** Record extracts follows **
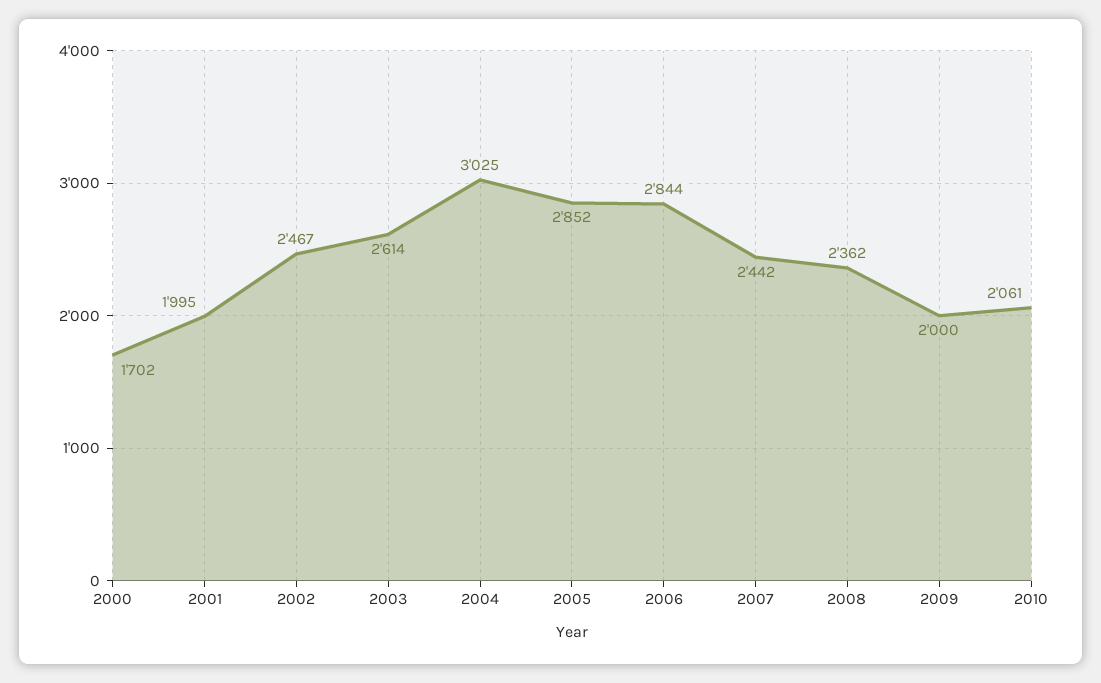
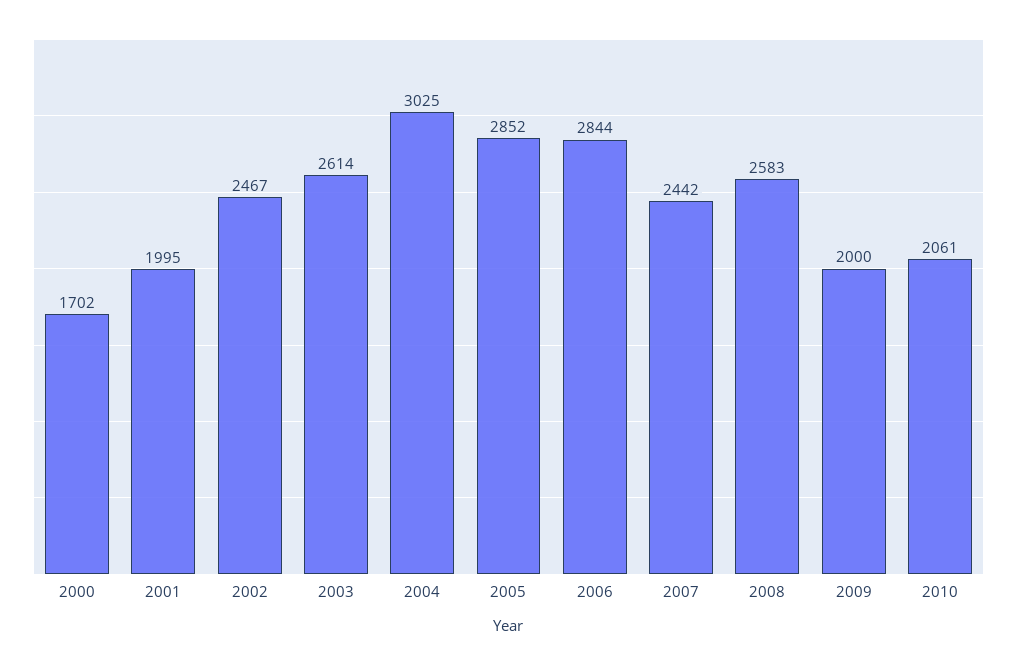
  {
    "2000": 1702,
    "2001": 1995,
    "2002": 2467,
    "2003": 2614,
    "2004": 3025,
    "2005": 2852,
    "2006": 2844,
    "2007": 2442,
-   "2008": 2362,
+   "2008": 2583,
    "2009": 2000,
    "2010": 2061
  }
** End of Record extracts **
What to do:
For every entry above, please output the text exactly and leave any picture behind.

Expected answer:
  {
    "2000": 1702,
    "2001": 1995,
    "2002": 2467,
    "2003": 2614,
    "2004": 3025,
    "2005": 2852,
    "2006": 2844,
    "2007": 2442,
-   "2008": 2362,
+   "2008": 2583,
    "2009": 2000,
    "2010": 2061
  }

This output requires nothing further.